Analysts say the fee structure could exceed those paid by offshore oil companies because the charges would apply per turbine.

Meanwhile, the Trump administration has taken its own tack in ending offshore projects. In March, the Department of the Interior announced a landmark agreement with TotalEnergies for the company to redirect capital from what the department called expensive, unreliable offshore wind leases toward affordable, reliable natural gas projects.

Specifically, TotalEnergies has committed to invest approximately $1 billion—the value of its renounced offshore wind leases—in oil and natural gas and LNG production in the United States. Following that investment, Interior officials say, the United States will reimburse the company dollar-for-dollar, up to the amount they paid in lease purchases for offshore wind, ending what Trump has deemed “ideological subsidies that benefited only the unreliable and costly offshore wind industry.” 

In addition, TotalEnergies pledged not to develop any new offshore wind projects in the United States.

“This agreement is yet another win for President Trump’s commitment to affordable and reliable energy for all Americans,” Secretary of the Interior Doug Burgum said. “Offshore wind is one of the most expensive, unreliable, environmentally disruptive, and subsidy-dependent schemes ever forced on American ratepayers and taxpayers.
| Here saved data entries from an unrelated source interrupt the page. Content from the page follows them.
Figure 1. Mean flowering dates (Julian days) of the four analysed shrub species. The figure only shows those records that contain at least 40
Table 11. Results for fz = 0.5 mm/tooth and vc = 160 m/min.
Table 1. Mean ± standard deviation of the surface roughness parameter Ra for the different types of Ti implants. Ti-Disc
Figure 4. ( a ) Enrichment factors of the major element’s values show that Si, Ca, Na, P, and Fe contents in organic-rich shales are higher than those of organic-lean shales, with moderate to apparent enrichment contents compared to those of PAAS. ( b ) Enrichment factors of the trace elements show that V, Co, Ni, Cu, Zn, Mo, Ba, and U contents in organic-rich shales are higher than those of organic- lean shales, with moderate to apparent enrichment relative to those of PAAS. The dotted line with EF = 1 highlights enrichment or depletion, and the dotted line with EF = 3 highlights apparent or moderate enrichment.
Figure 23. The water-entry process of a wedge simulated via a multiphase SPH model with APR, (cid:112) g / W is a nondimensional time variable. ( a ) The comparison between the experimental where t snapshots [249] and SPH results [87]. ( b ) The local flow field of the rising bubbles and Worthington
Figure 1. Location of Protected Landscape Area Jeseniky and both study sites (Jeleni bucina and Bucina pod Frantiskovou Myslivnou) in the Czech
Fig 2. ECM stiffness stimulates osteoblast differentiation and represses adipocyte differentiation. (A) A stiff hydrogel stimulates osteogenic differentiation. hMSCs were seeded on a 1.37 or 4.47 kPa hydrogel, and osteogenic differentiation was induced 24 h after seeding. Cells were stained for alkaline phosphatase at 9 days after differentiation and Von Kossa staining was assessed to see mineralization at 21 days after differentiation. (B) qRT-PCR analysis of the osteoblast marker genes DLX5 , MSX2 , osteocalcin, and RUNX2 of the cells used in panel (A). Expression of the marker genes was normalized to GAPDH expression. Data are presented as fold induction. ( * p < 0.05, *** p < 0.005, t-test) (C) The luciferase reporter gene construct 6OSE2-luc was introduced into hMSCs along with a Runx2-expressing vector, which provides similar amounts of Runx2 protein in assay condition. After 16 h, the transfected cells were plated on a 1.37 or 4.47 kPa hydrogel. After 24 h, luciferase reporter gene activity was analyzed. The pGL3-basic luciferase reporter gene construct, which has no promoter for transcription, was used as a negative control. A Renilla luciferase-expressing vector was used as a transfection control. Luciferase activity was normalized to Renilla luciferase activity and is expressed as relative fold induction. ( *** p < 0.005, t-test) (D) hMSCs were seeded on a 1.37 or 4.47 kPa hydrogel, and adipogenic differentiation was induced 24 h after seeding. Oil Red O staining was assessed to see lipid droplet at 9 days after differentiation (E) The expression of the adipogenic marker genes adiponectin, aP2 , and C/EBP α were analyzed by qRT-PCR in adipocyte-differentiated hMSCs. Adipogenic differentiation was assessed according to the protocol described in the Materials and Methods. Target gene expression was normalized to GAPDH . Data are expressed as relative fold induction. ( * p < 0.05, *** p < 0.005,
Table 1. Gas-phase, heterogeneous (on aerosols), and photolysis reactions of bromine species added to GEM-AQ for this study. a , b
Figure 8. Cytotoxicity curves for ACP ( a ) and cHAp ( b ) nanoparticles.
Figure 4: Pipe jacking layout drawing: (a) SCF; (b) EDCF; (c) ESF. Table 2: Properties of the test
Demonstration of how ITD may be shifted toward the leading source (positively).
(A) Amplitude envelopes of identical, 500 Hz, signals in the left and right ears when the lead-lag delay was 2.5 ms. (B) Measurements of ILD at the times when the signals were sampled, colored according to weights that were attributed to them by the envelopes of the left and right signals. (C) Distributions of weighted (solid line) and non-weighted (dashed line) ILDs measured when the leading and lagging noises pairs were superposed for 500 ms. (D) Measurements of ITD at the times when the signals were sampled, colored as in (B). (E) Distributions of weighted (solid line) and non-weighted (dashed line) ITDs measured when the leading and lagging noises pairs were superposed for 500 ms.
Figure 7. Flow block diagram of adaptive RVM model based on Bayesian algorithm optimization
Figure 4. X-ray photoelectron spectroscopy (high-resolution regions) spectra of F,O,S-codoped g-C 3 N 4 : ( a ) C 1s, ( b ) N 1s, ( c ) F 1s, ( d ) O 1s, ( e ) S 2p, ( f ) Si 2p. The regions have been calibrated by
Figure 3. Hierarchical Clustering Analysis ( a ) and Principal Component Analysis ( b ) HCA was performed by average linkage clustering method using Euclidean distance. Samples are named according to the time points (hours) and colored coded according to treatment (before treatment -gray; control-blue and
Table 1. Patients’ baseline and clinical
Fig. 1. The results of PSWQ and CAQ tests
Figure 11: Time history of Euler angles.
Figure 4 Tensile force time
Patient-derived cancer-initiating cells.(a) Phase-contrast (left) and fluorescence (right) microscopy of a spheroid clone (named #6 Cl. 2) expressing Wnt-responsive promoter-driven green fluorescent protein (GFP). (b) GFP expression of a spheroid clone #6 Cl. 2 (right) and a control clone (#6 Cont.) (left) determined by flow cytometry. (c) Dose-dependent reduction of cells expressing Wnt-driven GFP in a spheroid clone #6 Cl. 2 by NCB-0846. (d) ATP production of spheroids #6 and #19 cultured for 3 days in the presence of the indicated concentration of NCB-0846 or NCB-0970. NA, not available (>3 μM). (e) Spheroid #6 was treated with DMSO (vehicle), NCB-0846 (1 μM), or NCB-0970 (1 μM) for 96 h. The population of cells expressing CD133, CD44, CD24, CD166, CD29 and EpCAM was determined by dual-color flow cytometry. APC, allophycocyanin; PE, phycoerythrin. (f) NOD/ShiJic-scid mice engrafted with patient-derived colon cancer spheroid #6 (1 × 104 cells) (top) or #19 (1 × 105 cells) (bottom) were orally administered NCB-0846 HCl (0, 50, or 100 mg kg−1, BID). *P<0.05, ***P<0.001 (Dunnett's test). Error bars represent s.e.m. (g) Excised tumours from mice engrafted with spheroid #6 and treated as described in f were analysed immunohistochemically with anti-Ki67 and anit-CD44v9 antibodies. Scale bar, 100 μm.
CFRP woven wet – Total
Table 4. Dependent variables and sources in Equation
We welcome TotalEnergies’ commitment to developing projects that produce dependable, affordable power to lower Americans’ monthly bills while providing secure U.S. baseload power today—and in the future.”  

Taken together, the two developments depict a tug-of-war between those wanting to keep taxpayer-backed incentives flowing to wind and solar developers, while others want to force those industries to pay their own way.

For rural communities, the question is whether politically favored industries should be allowed to rely on federal subsidies, special tax treatment, and regulatory preferences while landowners and ratepayers shoulder the consequences.